= Osman Sabri =

Kurdish activist

Osman Sabri or Osman Sebrî (1905–1993) was a Kurdish poet, writer and journalist.

== Biography ==
Sabri was born on 5 January 1905 in the village of Narince near Kâhta in the Ottoman Empire. He received his education with help from his uncle as he lost his father at the age of eight. Sabri was already interested in Kurdish history and poetry as a youngster. Both his family and he were involved in the failed Sheik Said Rebellion led by Kurdish religious leader Sheikh Said. The ones apprehended were tried. Two uncles of him were hung in Diyarbakır while he was imprisoned. After his release in 1928, he took refuge in Syria in 1929, where he got in contact with the leaders of Xoybûn. While in Syria, he got to know many Kurdish intellectuals such as Celadet Bedir Khan, Cegerxwîn, and Qedrîcan.

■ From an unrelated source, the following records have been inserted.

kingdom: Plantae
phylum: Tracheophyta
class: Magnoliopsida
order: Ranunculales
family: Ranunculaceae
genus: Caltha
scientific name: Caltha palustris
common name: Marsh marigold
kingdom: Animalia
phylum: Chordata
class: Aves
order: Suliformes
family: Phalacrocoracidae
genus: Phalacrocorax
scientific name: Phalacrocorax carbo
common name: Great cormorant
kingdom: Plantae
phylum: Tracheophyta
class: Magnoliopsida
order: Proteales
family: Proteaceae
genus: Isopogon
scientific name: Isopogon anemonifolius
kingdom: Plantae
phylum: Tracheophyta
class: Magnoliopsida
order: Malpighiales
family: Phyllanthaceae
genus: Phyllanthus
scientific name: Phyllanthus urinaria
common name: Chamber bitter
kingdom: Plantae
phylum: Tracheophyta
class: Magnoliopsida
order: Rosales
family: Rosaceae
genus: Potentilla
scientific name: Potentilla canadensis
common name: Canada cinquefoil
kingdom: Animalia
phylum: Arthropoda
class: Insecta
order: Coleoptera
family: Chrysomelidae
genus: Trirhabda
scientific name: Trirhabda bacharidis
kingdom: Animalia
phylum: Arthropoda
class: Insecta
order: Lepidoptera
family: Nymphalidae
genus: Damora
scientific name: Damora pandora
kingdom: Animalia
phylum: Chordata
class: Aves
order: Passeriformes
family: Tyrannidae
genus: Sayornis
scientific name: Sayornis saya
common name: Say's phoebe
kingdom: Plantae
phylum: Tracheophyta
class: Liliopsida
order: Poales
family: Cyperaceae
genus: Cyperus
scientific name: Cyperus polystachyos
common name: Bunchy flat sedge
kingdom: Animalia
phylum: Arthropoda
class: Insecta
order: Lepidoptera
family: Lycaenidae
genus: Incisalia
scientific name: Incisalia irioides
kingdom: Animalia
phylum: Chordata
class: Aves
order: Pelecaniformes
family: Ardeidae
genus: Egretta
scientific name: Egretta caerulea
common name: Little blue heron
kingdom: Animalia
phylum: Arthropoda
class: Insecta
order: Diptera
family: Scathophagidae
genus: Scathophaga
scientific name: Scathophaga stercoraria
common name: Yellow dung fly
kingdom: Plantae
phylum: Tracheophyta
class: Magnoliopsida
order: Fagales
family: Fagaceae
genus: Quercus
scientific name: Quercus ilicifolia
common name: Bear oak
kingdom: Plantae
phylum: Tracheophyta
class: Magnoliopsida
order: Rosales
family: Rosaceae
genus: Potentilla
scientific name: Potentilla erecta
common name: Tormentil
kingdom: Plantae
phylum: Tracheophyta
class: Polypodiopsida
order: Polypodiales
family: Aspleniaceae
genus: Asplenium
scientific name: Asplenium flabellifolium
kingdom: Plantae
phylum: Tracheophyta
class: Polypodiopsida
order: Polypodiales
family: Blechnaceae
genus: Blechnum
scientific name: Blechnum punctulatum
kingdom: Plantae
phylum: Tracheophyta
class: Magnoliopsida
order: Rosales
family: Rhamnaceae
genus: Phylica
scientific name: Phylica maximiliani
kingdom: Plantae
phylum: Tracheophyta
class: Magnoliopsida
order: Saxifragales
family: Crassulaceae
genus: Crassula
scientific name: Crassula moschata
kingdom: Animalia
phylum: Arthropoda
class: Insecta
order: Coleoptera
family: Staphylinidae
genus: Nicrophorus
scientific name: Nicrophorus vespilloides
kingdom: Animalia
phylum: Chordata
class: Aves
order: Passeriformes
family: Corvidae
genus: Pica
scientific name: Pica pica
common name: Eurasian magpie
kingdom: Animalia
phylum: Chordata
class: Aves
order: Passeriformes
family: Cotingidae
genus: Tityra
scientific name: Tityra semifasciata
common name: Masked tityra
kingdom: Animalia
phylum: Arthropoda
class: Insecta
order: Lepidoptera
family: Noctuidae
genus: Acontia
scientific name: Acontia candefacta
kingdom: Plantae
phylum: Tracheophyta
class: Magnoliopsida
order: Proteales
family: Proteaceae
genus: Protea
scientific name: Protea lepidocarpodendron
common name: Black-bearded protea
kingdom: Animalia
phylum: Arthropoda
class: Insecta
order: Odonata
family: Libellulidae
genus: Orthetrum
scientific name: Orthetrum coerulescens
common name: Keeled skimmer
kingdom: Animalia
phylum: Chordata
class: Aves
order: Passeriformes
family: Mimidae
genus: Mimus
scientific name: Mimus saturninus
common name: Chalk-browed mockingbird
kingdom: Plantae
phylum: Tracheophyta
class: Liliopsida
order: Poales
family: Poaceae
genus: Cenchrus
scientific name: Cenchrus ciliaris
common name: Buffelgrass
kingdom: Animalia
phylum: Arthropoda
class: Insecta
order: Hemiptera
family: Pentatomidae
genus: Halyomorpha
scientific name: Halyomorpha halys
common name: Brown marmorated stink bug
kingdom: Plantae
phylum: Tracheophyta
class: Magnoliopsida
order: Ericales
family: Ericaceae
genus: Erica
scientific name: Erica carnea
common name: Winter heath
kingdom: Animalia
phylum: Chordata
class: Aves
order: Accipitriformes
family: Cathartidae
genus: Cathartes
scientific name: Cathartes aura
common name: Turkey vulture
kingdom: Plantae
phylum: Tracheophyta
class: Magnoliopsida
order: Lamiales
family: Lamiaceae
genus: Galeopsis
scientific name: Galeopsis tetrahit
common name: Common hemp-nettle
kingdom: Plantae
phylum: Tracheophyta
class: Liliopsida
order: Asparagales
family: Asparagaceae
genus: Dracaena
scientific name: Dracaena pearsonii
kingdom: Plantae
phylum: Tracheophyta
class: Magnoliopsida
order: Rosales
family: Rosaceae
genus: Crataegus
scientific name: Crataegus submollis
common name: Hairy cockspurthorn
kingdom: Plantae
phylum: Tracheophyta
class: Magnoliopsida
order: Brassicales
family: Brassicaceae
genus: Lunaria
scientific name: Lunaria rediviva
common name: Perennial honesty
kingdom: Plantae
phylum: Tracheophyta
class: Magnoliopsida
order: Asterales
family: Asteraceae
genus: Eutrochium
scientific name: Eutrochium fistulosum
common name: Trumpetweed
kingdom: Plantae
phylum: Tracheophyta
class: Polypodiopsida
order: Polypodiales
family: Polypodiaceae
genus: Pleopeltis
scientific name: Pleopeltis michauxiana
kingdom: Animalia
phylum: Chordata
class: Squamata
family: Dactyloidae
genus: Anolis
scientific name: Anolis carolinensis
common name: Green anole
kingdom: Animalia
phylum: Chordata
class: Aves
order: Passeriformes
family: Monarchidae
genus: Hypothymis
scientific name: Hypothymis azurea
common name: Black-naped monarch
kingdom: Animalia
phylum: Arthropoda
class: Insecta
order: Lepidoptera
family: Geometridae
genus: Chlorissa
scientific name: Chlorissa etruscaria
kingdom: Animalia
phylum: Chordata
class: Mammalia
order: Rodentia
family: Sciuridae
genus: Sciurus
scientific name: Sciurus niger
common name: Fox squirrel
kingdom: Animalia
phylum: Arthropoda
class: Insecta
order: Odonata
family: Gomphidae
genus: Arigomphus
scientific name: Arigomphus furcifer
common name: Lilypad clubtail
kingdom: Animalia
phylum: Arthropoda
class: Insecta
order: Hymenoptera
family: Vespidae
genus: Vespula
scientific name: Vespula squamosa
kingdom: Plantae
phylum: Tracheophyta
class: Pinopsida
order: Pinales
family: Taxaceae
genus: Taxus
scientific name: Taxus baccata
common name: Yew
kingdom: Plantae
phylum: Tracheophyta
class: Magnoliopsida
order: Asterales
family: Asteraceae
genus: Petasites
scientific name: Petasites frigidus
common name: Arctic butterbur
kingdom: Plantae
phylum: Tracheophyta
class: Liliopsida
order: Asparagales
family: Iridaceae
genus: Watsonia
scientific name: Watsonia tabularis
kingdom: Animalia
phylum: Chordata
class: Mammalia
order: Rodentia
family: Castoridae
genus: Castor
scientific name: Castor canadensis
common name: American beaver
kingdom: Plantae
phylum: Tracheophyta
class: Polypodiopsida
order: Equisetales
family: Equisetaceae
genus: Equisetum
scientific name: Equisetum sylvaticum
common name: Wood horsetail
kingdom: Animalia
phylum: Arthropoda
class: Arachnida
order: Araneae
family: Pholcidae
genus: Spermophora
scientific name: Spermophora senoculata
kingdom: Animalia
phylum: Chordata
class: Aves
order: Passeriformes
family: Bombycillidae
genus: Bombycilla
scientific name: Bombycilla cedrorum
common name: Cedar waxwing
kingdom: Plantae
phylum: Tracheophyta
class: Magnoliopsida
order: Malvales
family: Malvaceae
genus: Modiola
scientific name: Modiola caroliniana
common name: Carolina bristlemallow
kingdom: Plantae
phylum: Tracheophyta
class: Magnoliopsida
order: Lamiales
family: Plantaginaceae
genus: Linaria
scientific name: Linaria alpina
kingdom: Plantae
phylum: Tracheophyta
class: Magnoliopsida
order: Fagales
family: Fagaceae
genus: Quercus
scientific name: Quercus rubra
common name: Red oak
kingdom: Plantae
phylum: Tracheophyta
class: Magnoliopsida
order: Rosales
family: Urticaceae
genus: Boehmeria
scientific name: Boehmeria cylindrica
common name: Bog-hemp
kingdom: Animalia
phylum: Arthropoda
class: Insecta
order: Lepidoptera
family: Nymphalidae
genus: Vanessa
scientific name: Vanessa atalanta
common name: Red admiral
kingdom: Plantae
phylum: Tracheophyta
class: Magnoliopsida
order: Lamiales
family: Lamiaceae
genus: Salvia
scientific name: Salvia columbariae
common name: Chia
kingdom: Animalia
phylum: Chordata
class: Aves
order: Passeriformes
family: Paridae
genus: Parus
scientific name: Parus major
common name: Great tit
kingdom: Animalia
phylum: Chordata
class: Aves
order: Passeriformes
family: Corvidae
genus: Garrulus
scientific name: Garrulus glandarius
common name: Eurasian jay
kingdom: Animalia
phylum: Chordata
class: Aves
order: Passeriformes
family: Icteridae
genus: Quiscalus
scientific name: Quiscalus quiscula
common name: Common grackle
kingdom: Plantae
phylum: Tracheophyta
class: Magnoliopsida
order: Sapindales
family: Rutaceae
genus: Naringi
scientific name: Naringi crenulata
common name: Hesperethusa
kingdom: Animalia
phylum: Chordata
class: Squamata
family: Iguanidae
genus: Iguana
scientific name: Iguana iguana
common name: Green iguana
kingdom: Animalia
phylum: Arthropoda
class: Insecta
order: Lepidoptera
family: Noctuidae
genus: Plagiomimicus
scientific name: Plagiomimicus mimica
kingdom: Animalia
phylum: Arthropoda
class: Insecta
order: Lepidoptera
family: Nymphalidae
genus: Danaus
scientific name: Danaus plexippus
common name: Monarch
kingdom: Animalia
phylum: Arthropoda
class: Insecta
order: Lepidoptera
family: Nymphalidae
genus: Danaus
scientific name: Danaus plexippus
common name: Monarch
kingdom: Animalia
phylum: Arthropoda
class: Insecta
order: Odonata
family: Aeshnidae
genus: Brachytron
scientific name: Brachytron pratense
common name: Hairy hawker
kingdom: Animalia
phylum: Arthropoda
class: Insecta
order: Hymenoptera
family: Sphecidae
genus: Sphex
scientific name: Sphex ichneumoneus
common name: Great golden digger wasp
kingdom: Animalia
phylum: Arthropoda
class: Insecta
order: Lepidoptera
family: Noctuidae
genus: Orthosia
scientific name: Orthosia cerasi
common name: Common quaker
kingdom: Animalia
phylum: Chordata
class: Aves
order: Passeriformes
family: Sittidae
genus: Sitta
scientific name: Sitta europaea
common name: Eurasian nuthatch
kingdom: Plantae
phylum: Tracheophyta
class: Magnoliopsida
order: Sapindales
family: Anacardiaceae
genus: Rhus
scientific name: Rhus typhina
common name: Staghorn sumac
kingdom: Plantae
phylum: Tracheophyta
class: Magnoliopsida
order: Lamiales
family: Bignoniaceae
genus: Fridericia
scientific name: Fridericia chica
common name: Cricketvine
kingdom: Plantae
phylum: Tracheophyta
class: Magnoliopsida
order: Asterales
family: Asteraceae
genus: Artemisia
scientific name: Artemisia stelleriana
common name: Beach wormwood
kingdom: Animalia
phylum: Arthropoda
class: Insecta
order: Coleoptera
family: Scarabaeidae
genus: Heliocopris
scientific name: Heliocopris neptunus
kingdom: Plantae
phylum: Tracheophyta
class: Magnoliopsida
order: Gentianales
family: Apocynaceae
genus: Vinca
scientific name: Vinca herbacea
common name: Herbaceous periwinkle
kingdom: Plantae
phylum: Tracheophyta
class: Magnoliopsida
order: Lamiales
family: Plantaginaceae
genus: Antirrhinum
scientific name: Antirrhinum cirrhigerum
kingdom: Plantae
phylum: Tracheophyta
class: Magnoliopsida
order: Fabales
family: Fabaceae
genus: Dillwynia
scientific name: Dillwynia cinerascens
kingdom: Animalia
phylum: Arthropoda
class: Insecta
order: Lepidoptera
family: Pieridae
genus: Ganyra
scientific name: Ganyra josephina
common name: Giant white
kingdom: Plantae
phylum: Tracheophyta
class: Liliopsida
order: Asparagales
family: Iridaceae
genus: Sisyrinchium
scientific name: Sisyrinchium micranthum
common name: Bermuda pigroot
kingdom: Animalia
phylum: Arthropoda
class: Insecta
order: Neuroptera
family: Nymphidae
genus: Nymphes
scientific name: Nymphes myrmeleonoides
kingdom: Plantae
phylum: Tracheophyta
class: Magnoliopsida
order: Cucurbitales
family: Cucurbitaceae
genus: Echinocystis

After the establishment of Republic of Ararat during the Ararat rebellion, he tried to join the revolt, but he was again imprisoned by the British authorities in Mosul and Baghdad. Although he was freed in 1935, the British forced him into exile to Madagascar one year later in 1936. He went to Lebanon in 1937, and again became involved in the Xoybûn and in the Kurdish publications in Beirut. He was employed by the French Mandate administration between 1944 and 1949, the year he was dismissed by the Ministry of the Interior. He also took part in founding the Kurdistan Democratic Party of Syria in 1957 and was elected as the secretary general of that party. Within the party, he was an adherent of the ideology of Mustafa Barzani.

==Works==
He published many articles in different Kurdish journals, such as Hawar (1932), Ronahî (1943), Roja Nû (1943), Hêviya Welêt (in Europe, 1963), Çiya (in Europe, 1966), Hêvî (Paris, 1983), Berbang (Sweden, 1983), Roja Nû (Sweden, 1979). He published a book on the Latin-based Kurdish alphabet in 1954.

===Books===
1. Apo, “Gotinên xav nepijîn bê tav”, Germany, 1981.
2. Elîfbêya Tikuz, 1982.
3. Çar Leheng, Syria, 40 pp., 1984.
4. Bahoz û çend nivîsarên din, 68 pp., 1956.
5. Elîfbeya Kurdî, 56 pp., Syria, 1955.
6. Derdên me (gotar û helbest)
7. Dîwana Osman Sebrî (Collection of Poems), 215 pp., Stockholm, 1998.
8. Bîranînên Osman Sebrî (Memoirs), 2003.